HOW TO COMPLETE THIS TASK = In the data that follows, find the line with "immunohistochemistry (IHC) histopathology"; transcribe it, every later line up to the one with "immunohistochemical staining in", and that line as well, exactly and with no others.

SUPPLIED DATA =
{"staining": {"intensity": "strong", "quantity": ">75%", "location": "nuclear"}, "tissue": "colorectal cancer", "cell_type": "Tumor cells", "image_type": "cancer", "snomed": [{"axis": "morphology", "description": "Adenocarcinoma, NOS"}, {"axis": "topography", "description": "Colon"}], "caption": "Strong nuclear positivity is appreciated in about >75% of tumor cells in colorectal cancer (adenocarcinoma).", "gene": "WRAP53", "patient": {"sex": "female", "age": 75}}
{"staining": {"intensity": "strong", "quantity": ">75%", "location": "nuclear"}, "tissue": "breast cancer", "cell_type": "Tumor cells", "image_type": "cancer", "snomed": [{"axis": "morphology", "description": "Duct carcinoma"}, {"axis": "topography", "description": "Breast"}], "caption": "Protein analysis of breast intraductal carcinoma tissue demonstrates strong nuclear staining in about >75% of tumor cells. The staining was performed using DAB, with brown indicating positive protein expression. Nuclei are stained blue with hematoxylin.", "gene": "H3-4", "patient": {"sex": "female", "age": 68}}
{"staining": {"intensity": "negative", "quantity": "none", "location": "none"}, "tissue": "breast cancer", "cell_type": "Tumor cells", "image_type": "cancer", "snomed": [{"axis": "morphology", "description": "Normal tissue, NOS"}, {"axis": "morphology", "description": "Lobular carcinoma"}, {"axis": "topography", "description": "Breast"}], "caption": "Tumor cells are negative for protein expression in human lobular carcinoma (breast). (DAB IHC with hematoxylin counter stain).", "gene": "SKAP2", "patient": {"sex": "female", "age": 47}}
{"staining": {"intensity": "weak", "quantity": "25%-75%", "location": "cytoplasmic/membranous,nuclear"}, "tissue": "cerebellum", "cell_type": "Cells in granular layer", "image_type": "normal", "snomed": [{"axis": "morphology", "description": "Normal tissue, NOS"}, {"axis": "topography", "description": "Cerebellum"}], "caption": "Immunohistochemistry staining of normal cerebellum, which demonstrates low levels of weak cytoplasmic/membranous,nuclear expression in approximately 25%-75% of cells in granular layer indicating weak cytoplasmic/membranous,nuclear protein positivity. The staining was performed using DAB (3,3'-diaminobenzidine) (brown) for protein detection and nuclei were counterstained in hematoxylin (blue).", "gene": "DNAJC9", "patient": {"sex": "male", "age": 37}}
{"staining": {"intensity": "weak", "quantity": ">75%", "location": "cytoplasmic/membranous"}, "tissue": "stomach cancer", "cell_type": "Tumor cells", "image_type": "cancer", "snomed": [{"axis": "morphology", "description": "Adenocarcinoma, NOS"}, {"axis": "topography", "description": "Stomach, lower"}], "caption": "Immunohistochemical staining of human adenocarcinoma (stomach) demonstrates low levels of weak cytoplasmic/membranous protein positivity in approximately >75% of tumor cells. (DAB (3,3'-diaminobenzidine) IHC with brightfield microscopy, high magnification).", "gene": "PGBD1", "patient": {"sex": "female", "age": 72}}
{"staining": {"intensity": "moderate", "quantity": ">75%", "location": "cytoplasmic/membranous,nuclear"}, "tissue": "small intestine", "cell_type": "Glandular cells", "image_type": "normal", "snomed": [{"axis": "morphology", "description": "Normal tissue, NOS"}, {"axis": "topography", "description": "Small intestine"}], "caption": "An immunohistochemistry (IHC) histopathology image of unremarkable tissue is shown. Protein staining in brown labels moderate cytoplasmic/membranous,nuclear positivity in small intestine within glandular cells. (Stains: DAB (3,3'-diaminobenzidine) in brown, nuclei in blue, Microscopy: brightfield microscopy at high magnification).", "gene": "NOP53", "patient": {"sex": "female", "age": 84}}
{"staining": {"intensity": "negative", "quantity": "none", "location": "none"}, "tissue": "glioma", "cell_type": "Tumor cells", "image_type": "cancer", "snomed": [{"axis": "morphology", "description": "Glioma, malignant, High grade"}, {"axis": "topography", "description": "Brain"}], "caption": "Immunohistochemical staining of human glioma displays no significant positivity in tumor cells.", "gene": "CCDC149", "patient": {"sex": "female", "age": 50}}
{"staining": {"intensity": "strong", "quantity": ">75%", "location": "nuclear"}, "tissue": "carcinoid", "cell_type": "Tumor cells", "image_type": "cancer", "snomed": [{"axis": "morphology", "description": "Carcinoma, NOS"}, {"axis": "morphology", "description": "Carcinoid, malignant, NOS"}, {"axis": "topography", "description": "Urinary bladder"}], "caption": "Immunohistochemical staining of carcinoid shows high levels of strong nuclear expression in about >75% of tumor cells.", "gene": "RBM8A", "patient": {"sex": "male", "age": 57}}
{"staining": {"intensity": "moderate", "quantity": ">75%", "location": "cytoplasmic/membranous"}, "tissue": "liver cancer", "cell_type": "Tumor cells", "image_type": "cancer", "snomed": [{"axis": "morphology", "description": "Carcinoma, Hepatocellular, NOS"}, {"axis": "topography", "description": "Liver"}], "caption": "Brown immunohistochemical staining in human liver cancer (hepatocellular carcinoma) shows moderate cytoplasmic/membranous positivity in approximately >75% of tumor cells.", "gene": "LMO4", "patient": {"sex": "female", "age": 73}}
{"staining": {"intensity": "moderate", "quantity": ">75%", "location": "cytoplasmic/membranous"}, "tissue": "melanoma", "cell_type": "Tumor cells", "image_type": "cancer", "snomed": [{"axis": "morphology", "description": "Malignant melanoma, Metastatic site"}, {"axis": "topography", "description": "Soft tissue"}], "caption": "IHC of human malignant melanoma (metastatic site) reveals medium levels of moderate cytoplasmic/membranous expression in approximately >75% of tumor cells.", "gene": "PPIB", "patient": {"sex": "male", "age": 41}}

REPLY TO THE TASK =
{"staining": {"intensity": "moderate", "quantity": ">75%", "location": "cytoplasmic/membranous,nuclear"}, "tissue": "small intestine", "cell_type": "Glandular cells", "image_type": "normal", "snomed": [{"axis": "morphology", "description": "Normal tissue, NOS"}, {"axis": "topography", "description": "Small intestine"}], "caption": "An immunohistochemistry (IHC) histopathology image of unremarkable tissue is shown. Protein staining in brown labels moderate cytoplasmic/membranous,nuclear positivity in small intestine within glandular cells. (Stains: DAB (3,3'-diaminobenzidine) in brown, nuclei in blue, Microscopy: brightfield microscopy at high magnification).", "gene": "NOP53", "patient": {"sex": "female", "age": 84}}
{"staining": {"intensity": "negative", "quantity": "none", "location": "none"}, "tissue": "glioma", "cell_type": "Tumor cells", "image_type": "cancer", "snomed": [{"axis": "morphology", "description": "Glioma, malignant, High grade"}, {"axis": "topography", "description": "Brain"}], "caption": "Immunohistochemical staining of human glioma displays no significant positivity in tumor cells.", "gene": "CCDC149", "patient": {"sex": "female", "age": 50}}
{"staining": {"intensity": "strong", "quantity": ">75%", "location": "nuclear"}, "tissue": "carcinoid", "cell_type": "Tumor cells", "image_type": "cancer", "snomed": [{"axis": "morphology", "description": "Carcinoma, NOS"}, {"axis": "morphology", "description": "Carcinoid, malignant, NOS"}, {"axis": "topography", "description": "Urinary bladder"}], "caption": "Immunohistochemical staining of carcinoid shows high levels of strong nuclear expression in about >75% of tumor cells.", "gene": "RBM8A", "patient": {"sex": "male", "age": 57}}
{"staining": {"intensity": "moderate", "quantity": ">75%", "location": "cytoplasmic/membranous"}, "tissue": "liver cancer", "cell_type": "Tumor cells", "image_type": "cancer", "snomed": [{"axis": "morphology", "description": "Carcinoma, Hepatocellular, NOS"}, {"axis": "topography", "description": "Liver"}], "caption": "Brown immunohistochemical staining in human liver cancer (hepatocellular carcinoma) shows moderate cytoplasmic/membranous positivity in approximately >75% of tumor cells.", "gene": "LMO4", "patient": {"sex": "female", "age": 73}}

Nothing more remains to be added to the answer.